↓

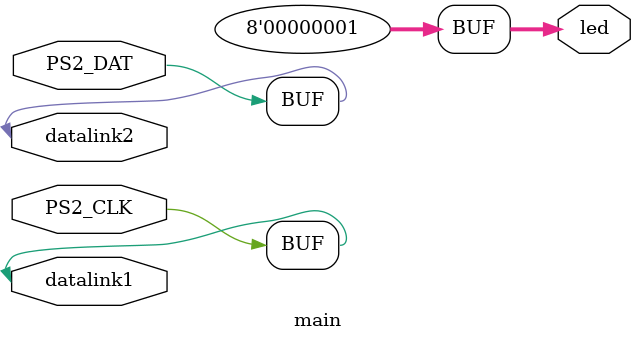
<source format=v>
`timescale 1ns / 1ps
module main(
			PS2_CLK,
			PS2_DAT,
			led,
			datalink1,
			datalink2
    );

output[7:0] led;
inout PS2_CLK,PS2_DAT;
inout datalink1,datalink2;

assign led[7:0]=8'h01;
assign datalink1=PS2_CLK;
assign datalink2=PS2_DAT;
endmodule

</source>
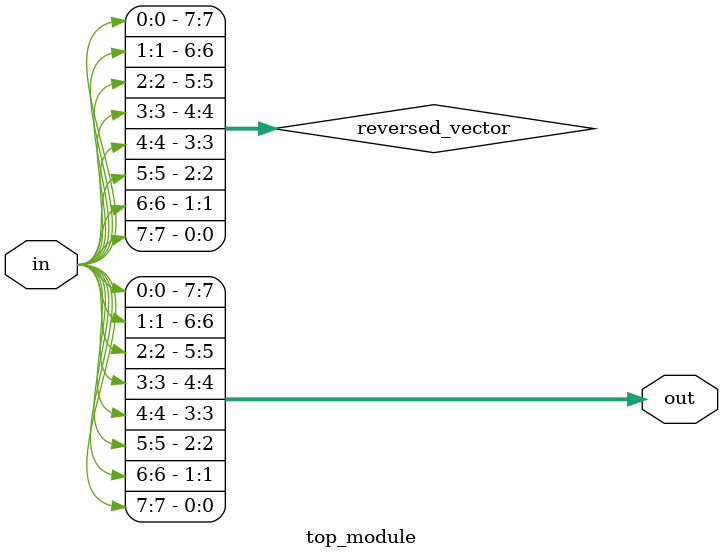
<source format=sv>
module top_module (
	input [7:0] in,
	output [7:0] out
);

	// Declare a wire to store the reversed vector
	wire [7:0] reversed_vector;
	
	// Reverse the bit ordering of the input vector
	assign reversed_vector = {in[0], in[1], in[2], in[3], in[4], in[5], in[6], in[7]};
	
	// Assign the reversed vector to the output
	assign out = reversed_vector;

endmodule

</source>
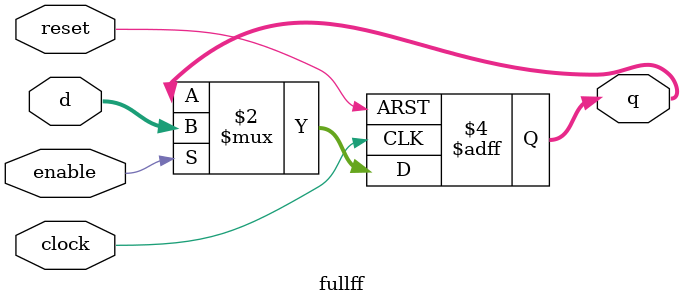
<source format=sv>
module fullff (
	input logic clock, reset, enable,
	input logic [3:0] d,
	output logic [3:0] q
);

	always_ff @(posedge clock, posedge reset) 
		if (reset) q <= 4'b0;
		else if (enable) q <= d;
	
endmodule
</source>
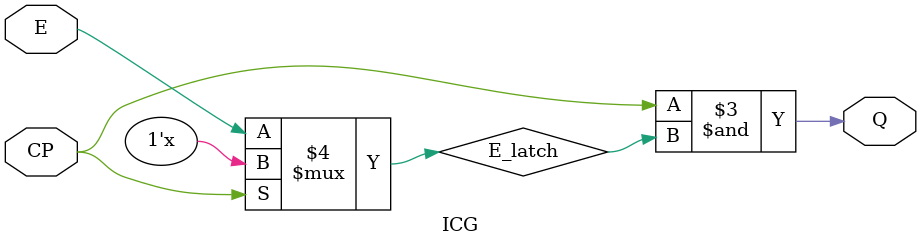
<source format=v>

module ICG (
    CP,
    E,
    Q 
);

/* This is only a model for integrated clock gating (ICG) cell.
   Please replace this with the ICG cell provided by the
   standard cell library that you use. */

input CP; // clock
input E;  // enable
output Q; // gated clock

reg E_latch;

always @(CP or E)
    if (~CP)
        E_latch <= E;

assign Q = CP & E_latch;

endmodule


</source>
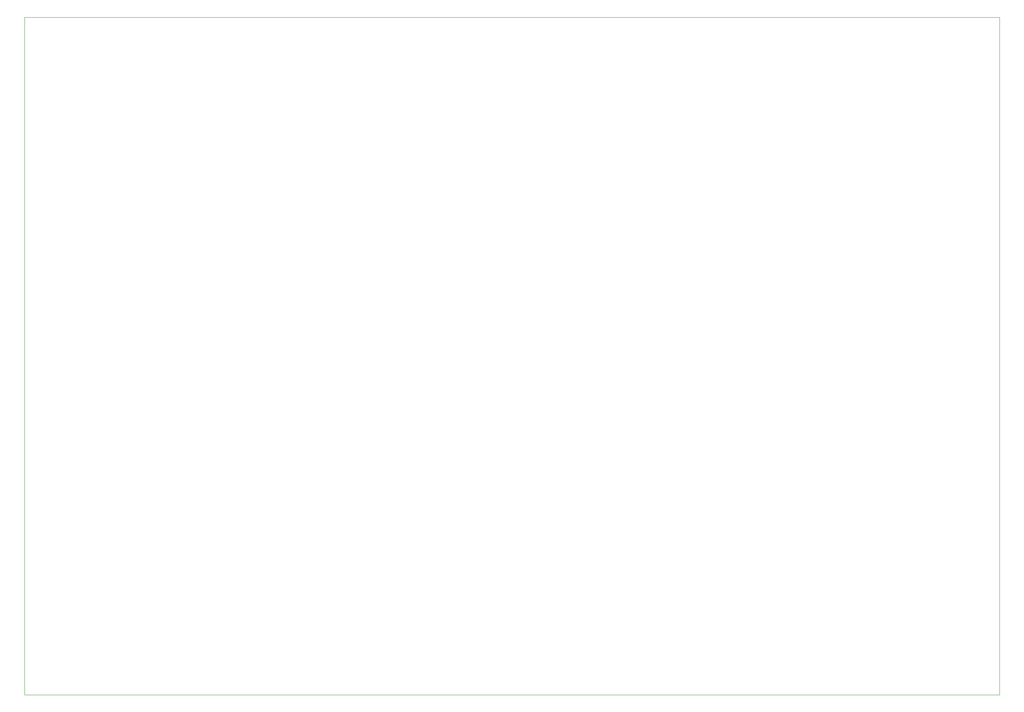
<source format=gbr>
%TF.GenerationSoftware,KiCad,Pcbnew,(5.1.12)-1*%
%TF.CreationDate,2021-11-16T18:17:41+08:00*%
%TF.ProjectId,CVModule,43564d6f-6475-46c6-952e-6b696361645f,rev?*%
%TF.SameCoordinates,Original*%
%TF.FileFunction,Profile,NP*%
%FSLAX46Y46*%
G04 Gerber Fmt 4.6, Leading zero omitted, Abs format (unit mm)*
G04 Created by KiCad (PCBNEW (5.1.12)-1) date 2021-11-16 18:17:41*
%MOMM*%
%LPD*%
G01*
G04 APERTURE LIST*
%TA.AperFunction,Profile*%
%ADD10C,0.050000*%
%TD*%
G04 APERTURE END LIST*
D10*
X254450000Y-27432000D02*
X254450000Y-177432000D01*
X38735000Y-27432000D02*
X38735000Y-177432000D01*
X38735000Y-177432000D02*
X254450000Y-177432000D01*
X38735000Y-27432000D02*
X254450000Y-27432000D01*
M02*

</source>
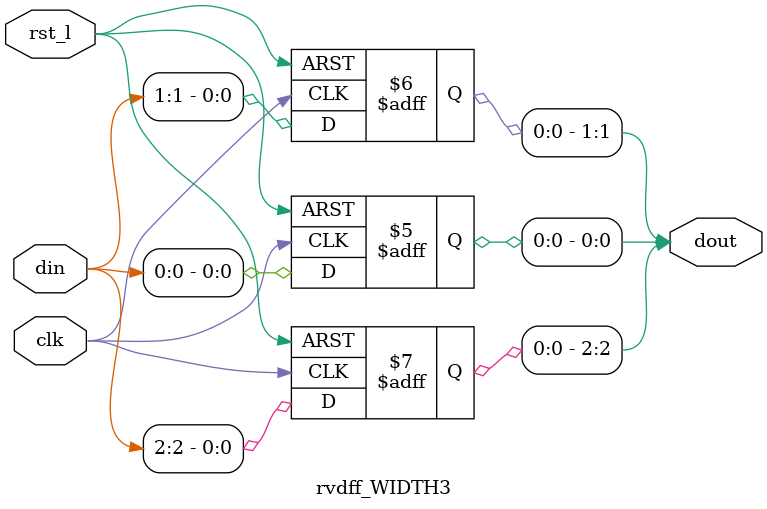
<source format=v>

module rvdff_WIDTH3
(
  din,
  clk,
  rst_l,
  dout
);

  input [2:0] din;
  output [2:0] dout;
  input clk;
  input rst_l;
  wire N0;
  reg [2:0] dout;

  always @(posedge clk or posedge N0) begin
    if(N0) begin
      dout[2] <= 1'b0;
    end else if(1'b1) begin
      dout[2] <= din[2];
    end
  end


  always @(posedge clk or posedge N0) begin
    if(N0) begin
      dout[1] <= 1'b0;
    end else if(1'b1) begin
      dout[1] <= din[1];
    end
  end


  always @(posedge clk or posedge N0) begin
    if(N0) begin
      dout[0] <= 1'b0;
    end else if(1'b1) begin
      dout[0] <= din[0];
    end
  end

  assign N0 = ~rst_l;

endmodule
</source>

↑

Report how many lines in the records above contain the word "clock", giving only the number.

5